Mira Manek hosts supper clubs, holds Soulful Retreats and authored Saffron Soul – a cookbook that aims to challenge misconceptions about Indian cuisine with its collection of healthy recipes that have been given a modern twist. Here, we chat more about these dishes and her culinary journey...
What inspired your passion for cooking and eating healthy Indian dishes?
I was brought up eating healthy, balanced Gujarati meals such as home-made curries packed with greens, beans and dhal. It really was as good as any vegetarian diet can get in terms of variety. But later on, I moved abroad and sort of lost my way in food and health. I started snacking on low-fat and low-calorie foods, I had digestive and gut issues, I would yo-yo in terms of my weight and diet and my hair even started falling out. It dawned on me one day that the food I grew up eating was what I needed. All along, I had thought Indian food was too oily, too calorific, but in retrospect, it was nutritious. I realised this was also a universal perception and I wanted to change that.

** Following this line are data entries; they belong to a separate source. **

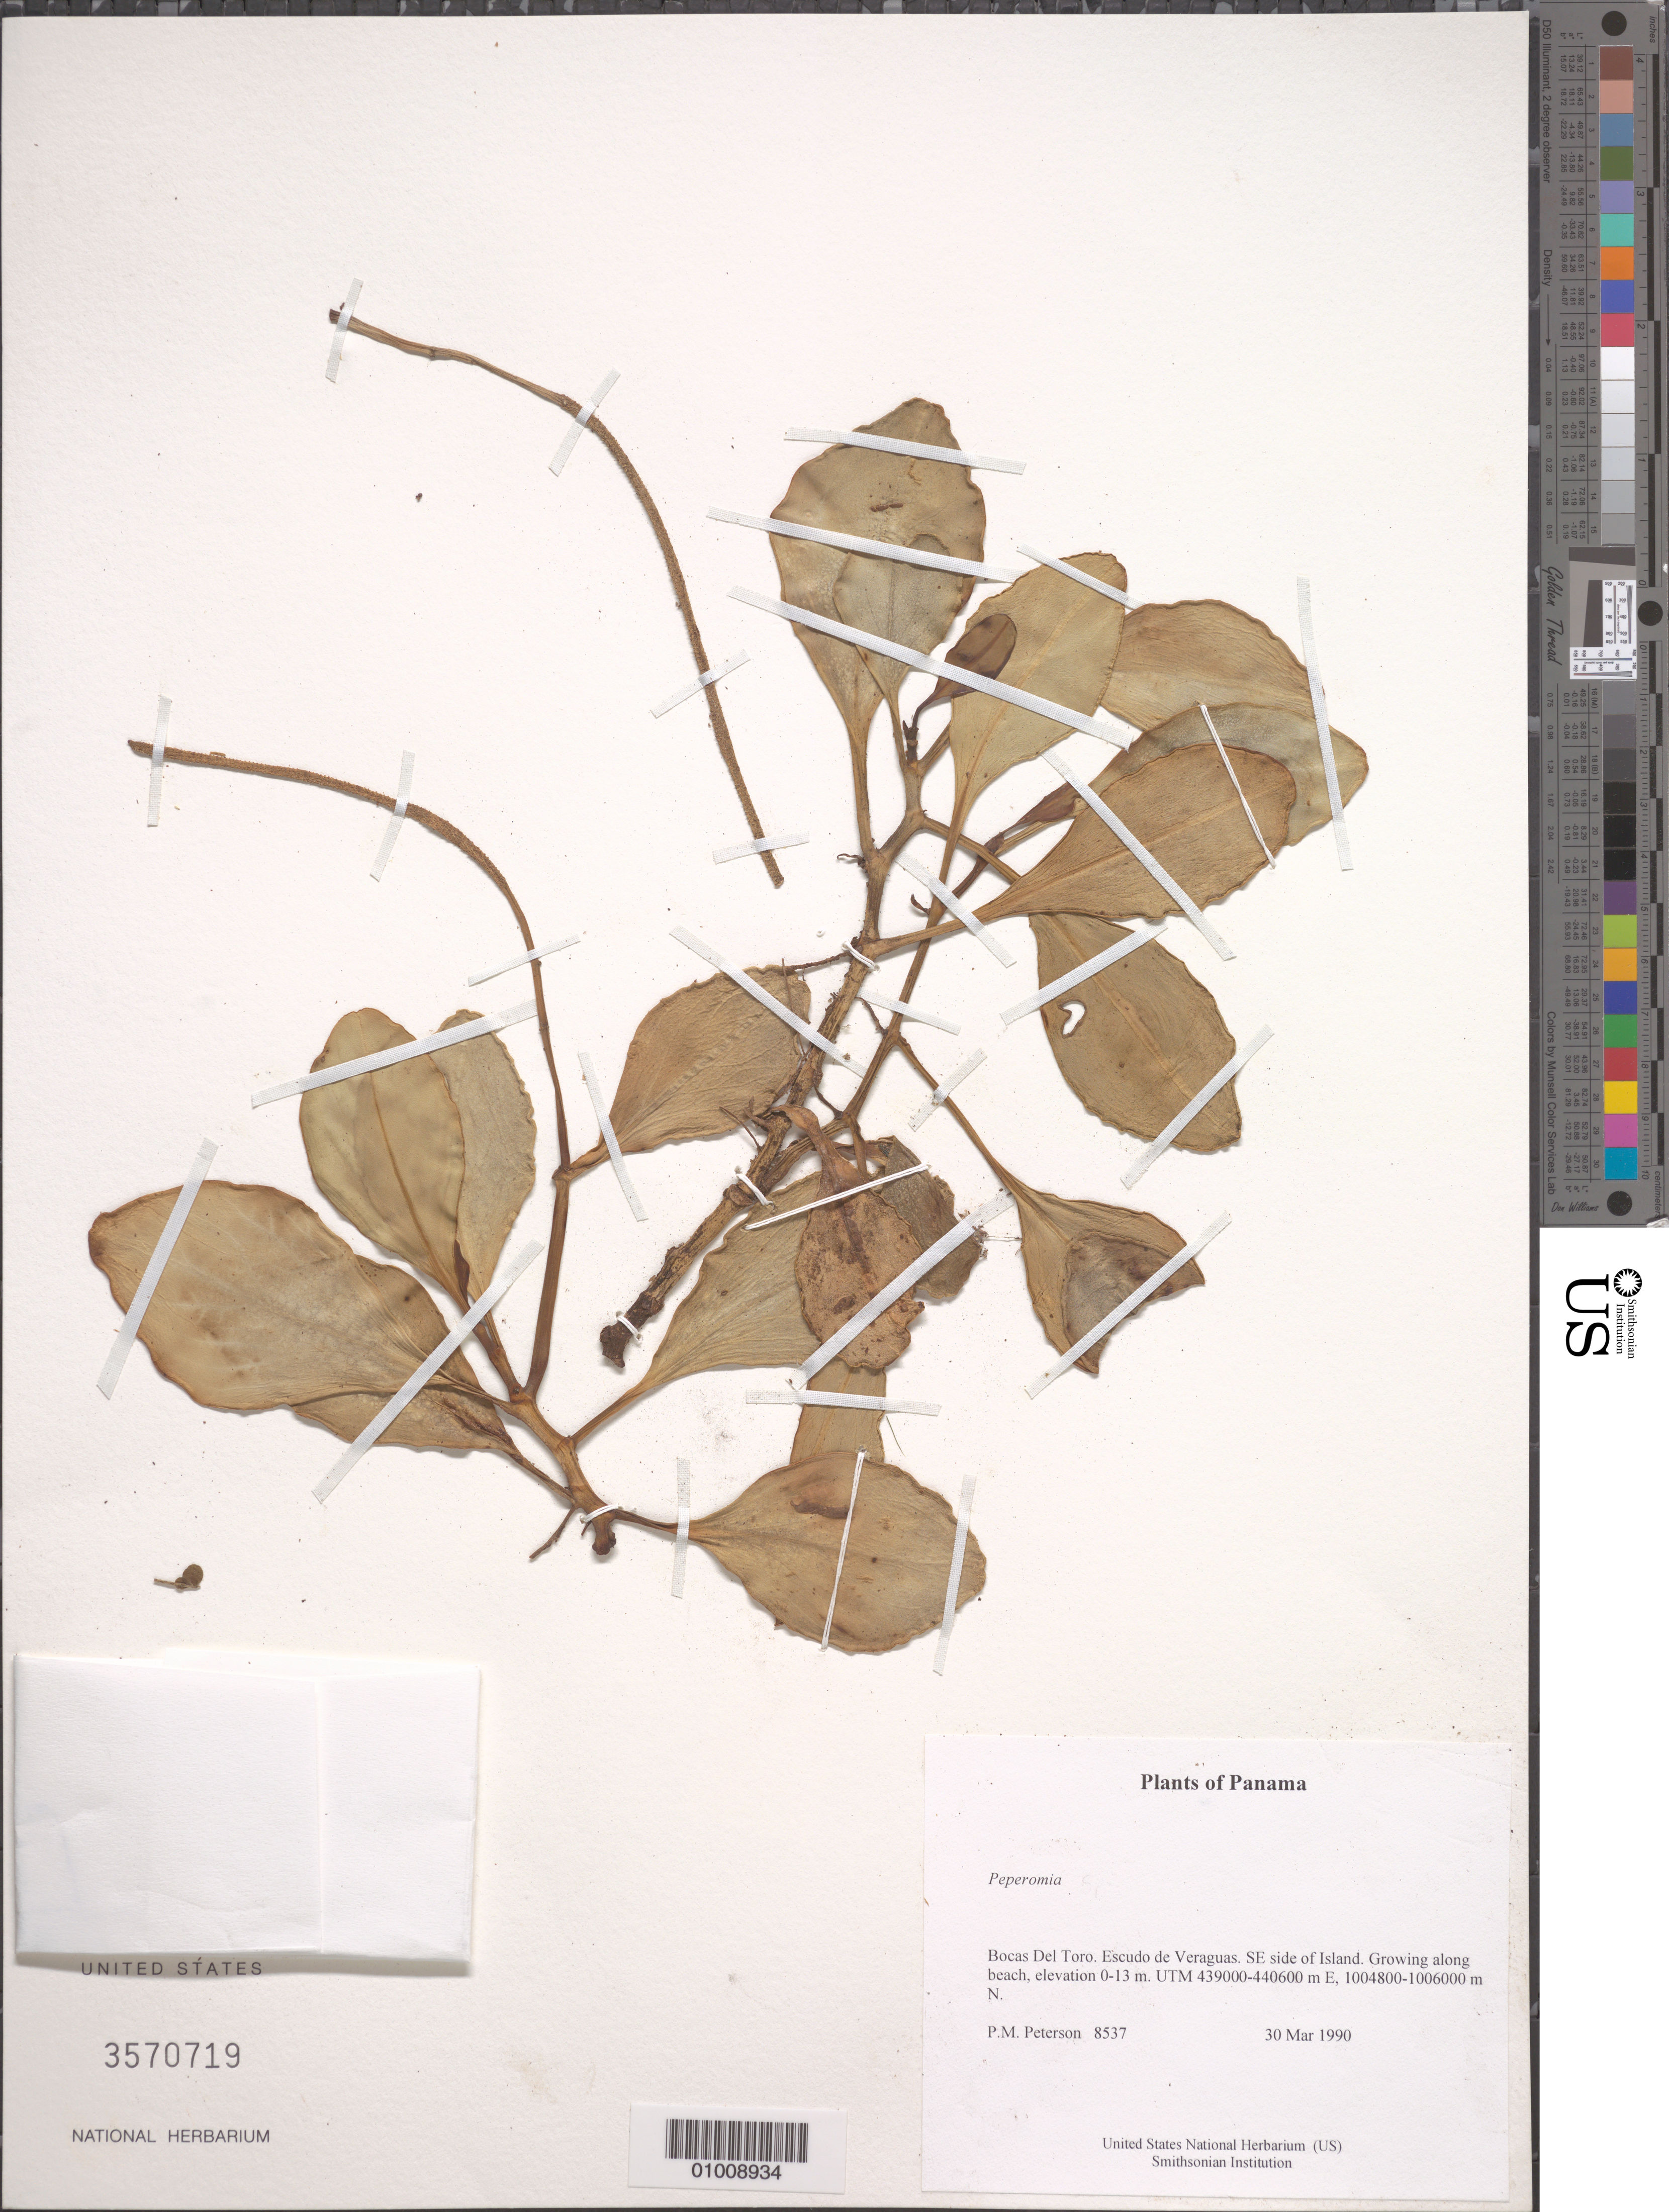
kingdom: Plantae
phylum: Tracheophyta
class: Magnoliopsida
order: Piperales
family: Piperaceae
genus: Peperomia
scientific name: Peperomia obtusifolia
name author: (L.) A. Dietr.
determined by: Jiménez, José Estaban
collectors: P. M. Peterson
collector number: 08537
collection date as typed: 30 Mar 1990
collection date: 1990-03-30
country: Panama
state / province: Bocas del Toro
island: Escudo de Veraguas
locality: SE side of Island.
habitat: Growing along beach, elevation 0-13 m. UTM 439000-440600 m E, 1004800-1006000 m N.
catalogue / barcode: US 3570719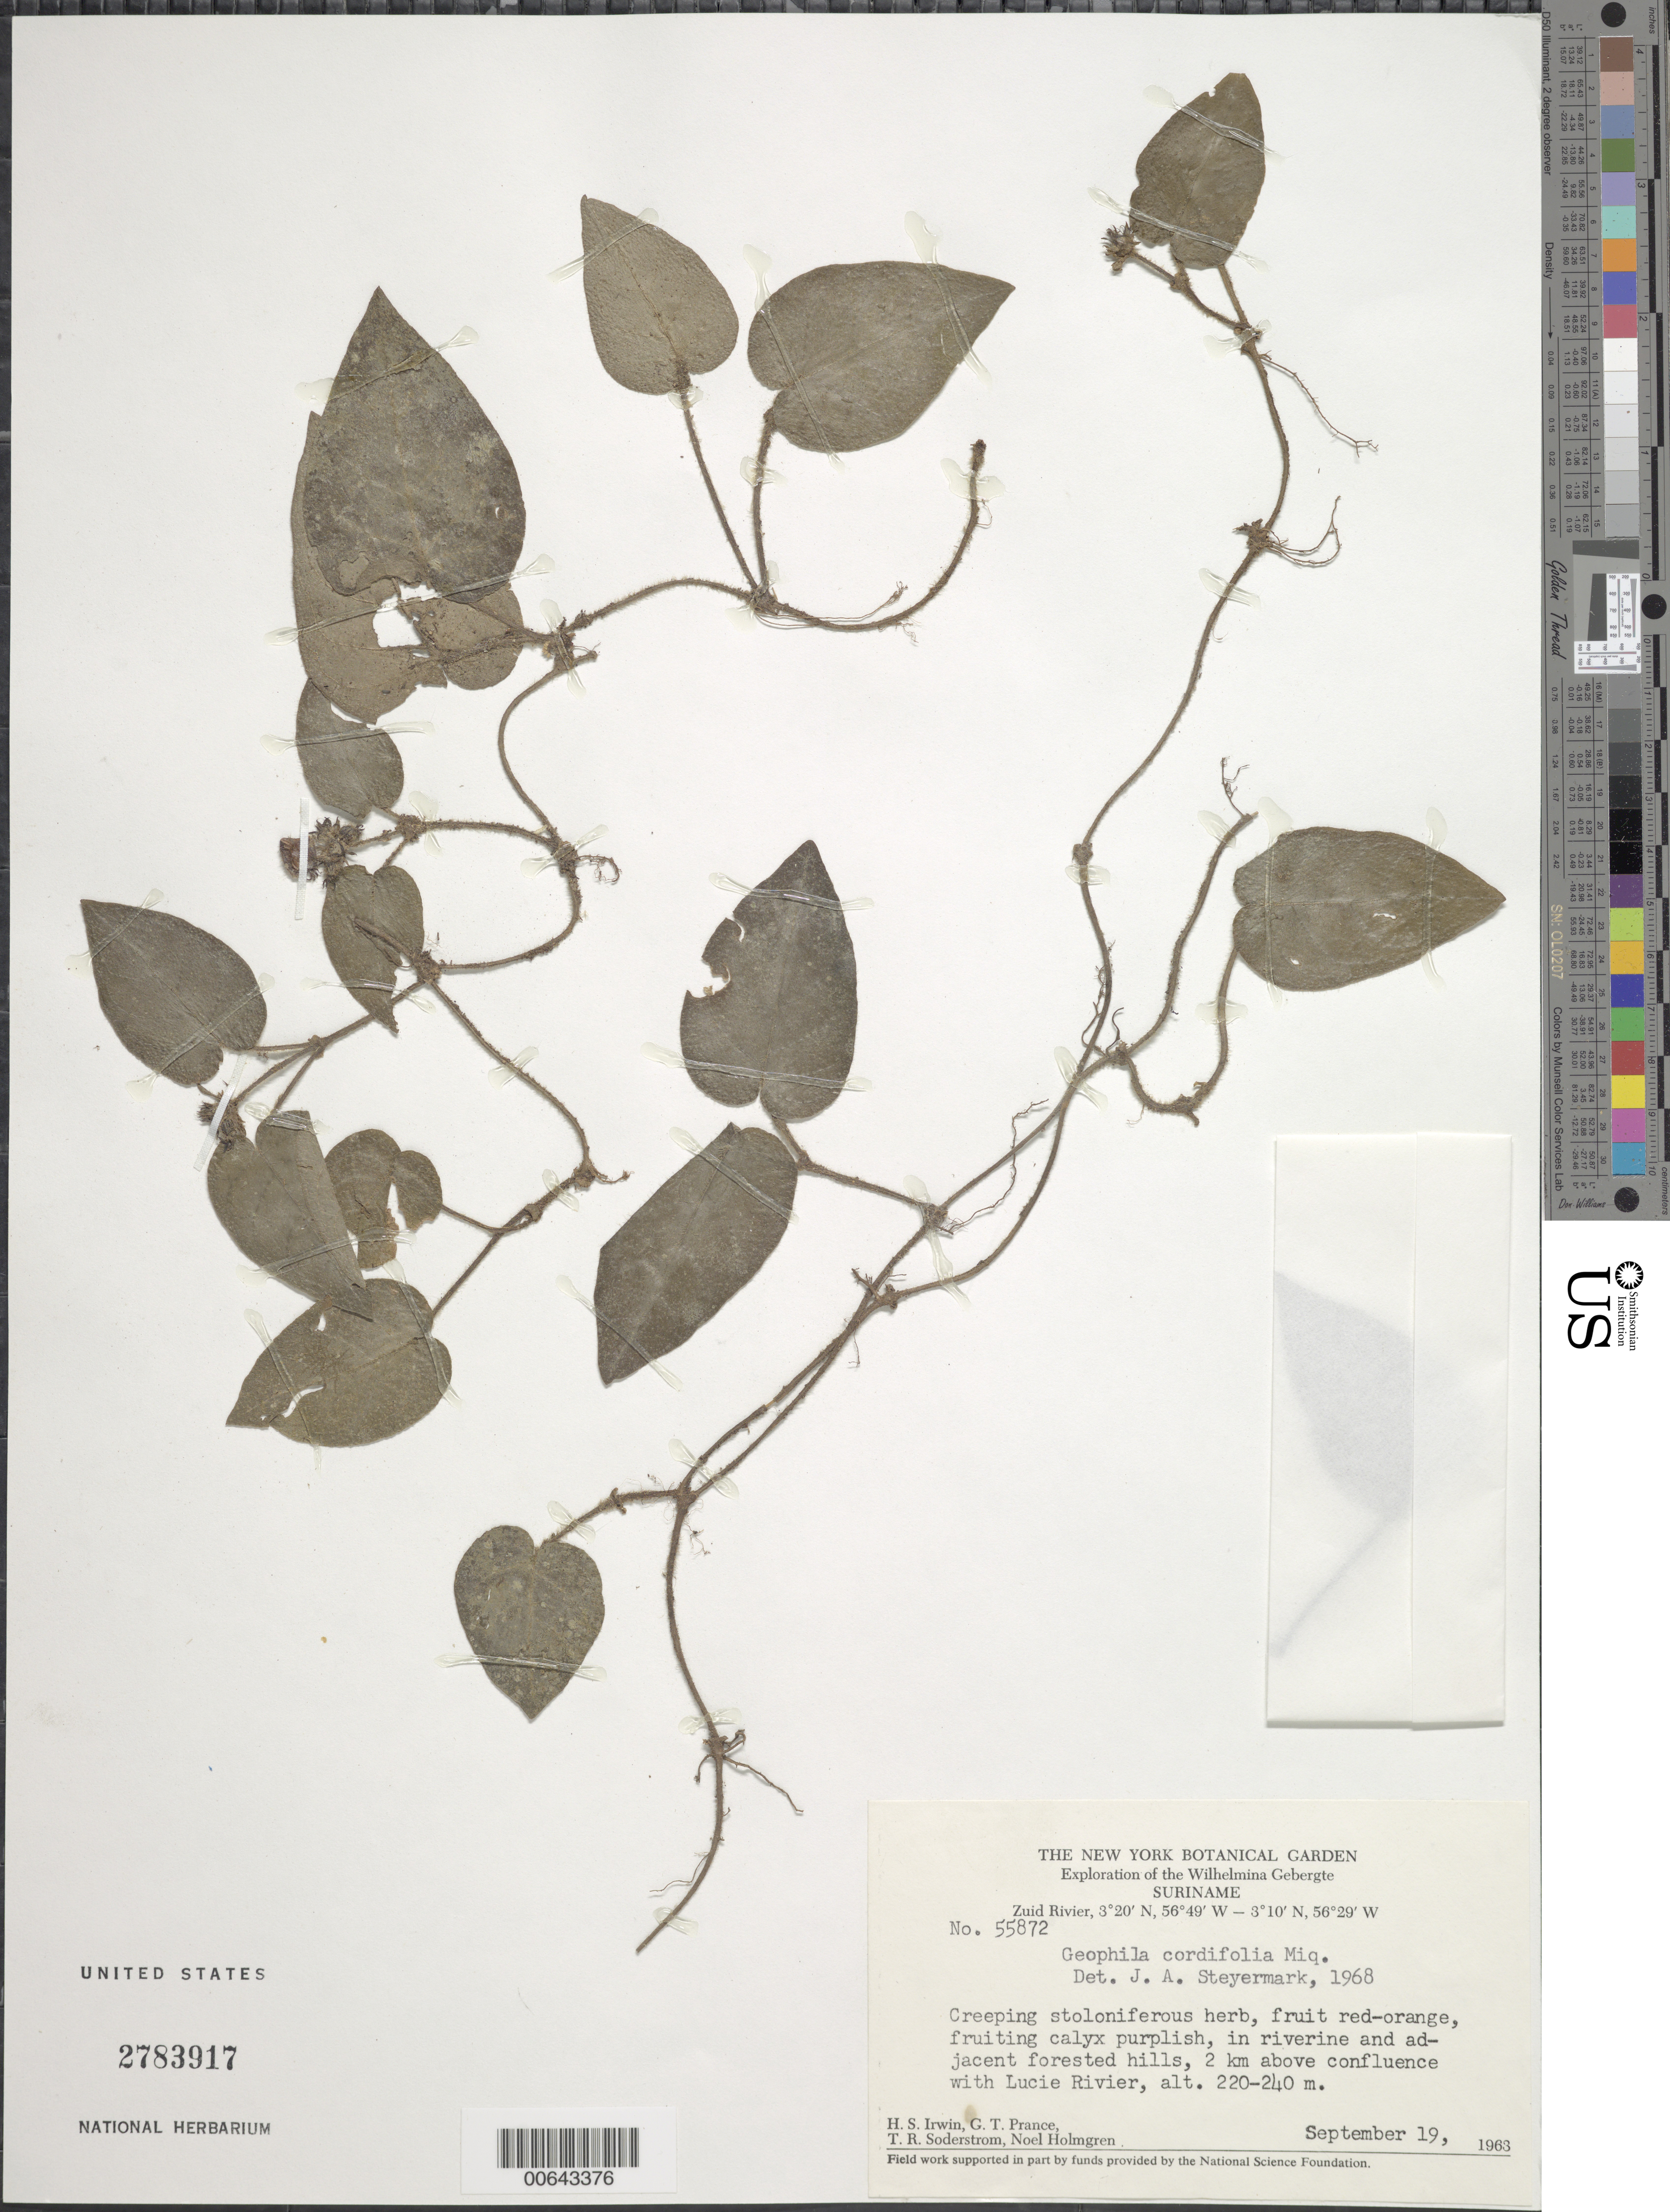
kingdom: Plantae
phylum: Tracheophyta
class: Magnoliopsida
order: Gentianales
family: Rubiaceae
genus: Geophila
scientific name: Geophila cordifolia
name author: Miq.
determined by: Steyermark, Julian A., (VEN)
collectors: H. Irwin, G. T. Prance, T. R. Soderstrom & N. H. Holmgren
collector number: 55872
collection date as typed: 19-Sep-63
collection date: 1963-09-19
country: Suriname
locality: Zuid River, 2 km above confluence with Lucie R., Wilhelmina Gebergte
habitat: Riverine forest and adjacent forested hills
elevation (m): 220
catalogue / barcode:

Who taught you about Indian – and specifically Gujarati – cuisine?
My grandmother, mother and aunts. It was really a joy to be able to learn from my family and to discover from a point of fascination.
What defines your recipes and cooking style?
I combine Indian heritage recipes with modern flavours – so traditional foods that I transform by adding elements and experimenting with different ingredients.
Which recipes in Saffron Soul best represent your cooking style?
My masala grilled aubergine is a take on one of my grandmother’s signature dishes, where she would combine seven or eight spices with nuts and jaggary – a wholesome, natural sweetener – to make a mixture that she’d use to stuff aubergines used in a curry. Rather than doing that, I layer already-cooked aubergines with her mix, grill them further and top them with dill yoghurt, a sprinkle of pomegranate seeds and coriander. The dish is one of contrasts – it’s soft and crisp, sweet and spicy. Shrikhand is a thick, rich and creamy yoghurt infused with saffron and cardamom, which is traditional to Gujarati cuisine. I loved to eat this as a child. I use this on top of a date and nut base to make a vegetarian mango cheesecake. It’s customary to top the yoghurt with pistachios or pomegranates, but I use mango purée and, instead of using sugar, use honey to sweeten the dish.
What’s your favourite spice?
Turmeric – even though everyone goes on about it. This healing and necessary spice is powerful and good for you. I also love cinnamon and sprinkle it everywhere.
Is there a second book on the cards?
Yes! And it will be out in September this year. It’s called Prajna: Ayurvedic Rituals For Happiness, and it offers a lifestyle reboot, things you can practice and do daily to live life with more zest.